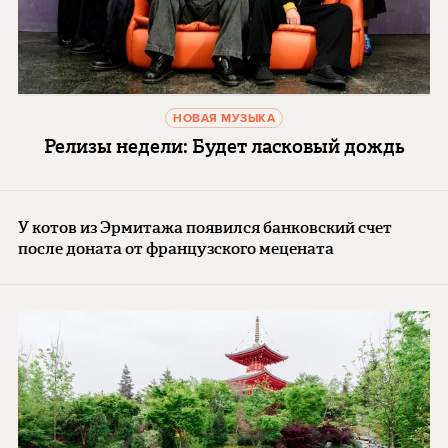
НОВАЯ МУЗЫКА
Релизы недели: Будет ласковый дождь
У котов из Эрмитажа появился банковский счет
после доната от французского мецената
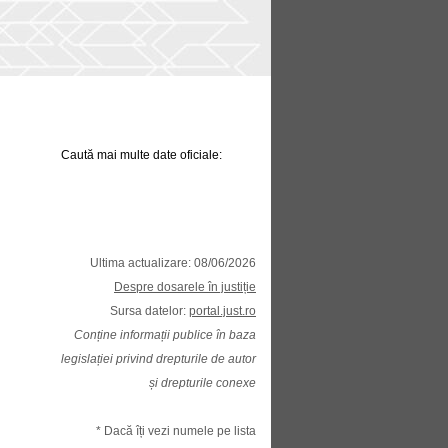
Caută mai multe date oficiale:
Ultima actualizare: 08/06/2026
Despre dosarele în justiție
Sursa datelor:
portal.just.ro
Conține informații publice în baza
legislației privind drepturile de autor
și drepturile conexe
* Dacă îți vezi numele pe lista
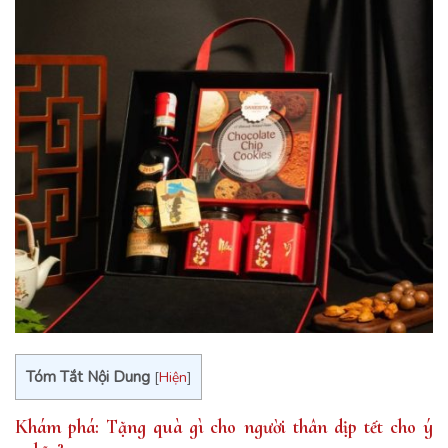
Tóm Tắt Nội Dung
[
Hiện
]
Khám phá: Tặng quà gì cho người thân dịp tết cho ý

=== WHAT YOU ARE ASKED TO DO ===
Please output the lines from the line that contains "numele pe lista" through the end of the records, both ends included, exactly and with no pictures.

=== RESPONSE TO THE TASK ===
* Dacă îți vezi numele pe lista
Tóm Tắt Nội Dung
[
Hiện
]
Khám phá: Tặng quà gì cho người thân dịp tết cho ý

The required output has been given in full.